■ Work to complete
Copy every entry word for word. Skip the pictures.
================
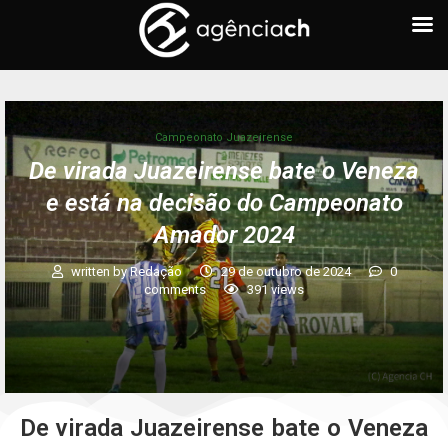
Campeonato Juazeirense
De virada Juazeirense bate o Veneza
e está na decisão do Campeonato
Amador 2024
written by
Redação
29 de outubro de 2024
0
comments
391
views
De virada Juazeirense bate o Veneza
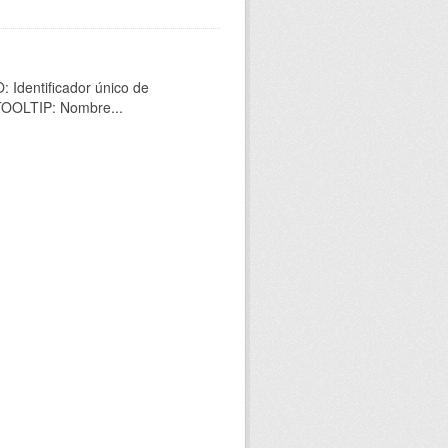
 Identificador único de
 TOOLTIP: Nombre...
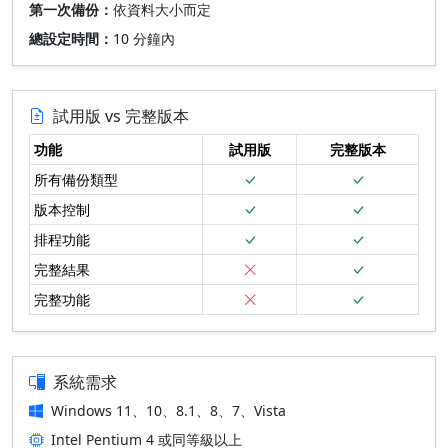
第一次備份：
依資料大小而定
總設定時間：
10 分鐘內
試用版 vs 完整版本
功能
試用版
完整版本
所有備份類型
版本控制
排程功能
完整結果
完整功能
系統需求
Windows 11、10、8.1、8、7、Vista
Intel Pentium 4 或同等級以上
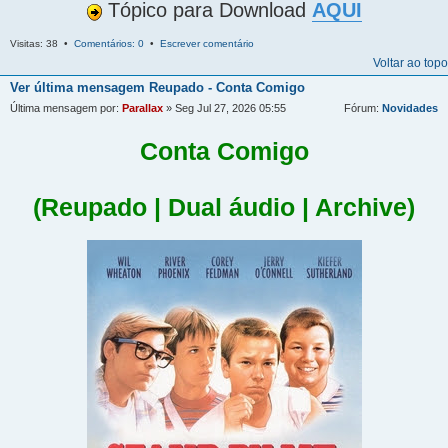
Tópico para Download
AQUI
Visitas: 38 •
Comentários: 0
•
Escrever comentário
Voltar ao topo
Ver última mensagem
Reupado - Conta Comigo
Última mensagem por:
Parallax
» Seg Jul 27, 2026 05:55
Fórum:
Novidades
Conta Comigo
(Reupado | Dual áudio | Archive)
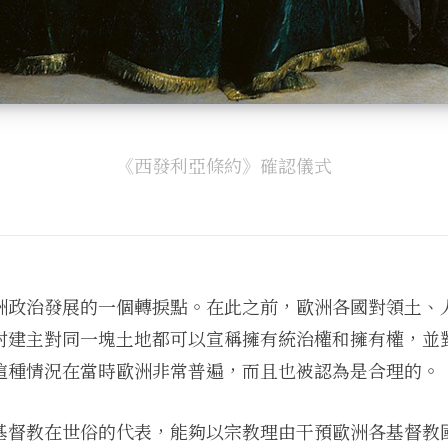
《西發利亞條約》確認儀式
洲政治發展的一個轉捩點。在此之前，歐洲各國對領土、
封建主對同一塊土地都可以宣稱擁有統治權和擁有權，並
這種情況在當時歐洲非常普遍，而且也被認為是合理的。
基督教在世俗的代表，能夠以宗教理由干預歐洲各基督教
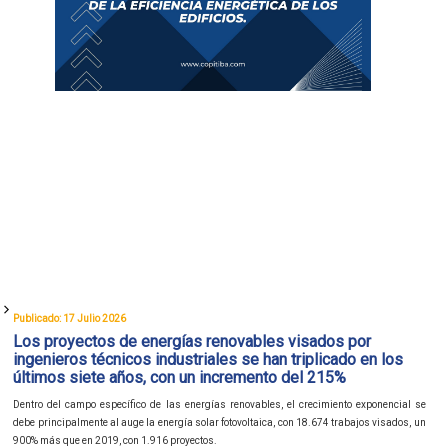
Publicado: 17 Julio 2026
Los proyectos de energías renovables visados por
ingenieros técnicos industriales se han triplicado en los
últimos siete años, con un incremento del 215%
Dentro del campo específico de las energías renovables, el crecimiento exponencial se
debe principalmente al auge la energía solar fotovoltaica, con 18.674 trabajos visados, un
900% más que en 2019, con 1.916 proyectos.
================
■ Worked solution
Campeonato Juazeirense
De virada Juazeirense bate o Veneza
e está na decisão do Campeonato
Amador 2024
written by
Redação
29 de outubro de 2024
0
comments
391
views
De virada Juazeirense bate o Veneza
 Identificador único de
 TOOLTIP: Nombre...
第一次備份：
依資料大小而定
總設定時間：
10 分鐘內
試用版 vs 完整版本
功能
試用版
完整版本
所有備份類型
版本控制
排程功能
完整結果
完整功能
系統需求
Windows 11、10、8.1、8、7、Vista
Intel Pentium 4 或同等級以上
Tópico para Download
AQUI
Visitas: 38 •
Comentários: 0
•
Escrever comentário
Voltar ao topo
Ver última mensagem
Reupado - Conta Comigo
Última mensagem por:
Parallax
» Seg Jul 27, 2026 05:55
Fórum:
Novidades
Conta Comigo
(Reupado | Dual áudio | Archive)
《西發利亞條約》確認儀式
洲政治發展的一個轉捩點。在此之前，歐洲各國對領土、
封建主對同一塊土地都可以宣稱擁有統治權和擁有權，並
這種情況在當時歐洲非常普遍，而且也被認為是合理的。
基督教在世俗的代表，能夠以宗教理由干預歐洲各基督教
Publicado: 17 Julio 2026
Los proyectos de energías renovables visados por
ingenieros técnicos industriales se han triplicado en los
últimos siete años, con un incremento del 215%
Dentro del campo específico de las energías renovables, el crecimiento exponencial se
debe principalmente al auge la energía solar fotovoltaica, con 18.674 trabajos visados, un
900% más que en 2019, con 1.916 proyectos.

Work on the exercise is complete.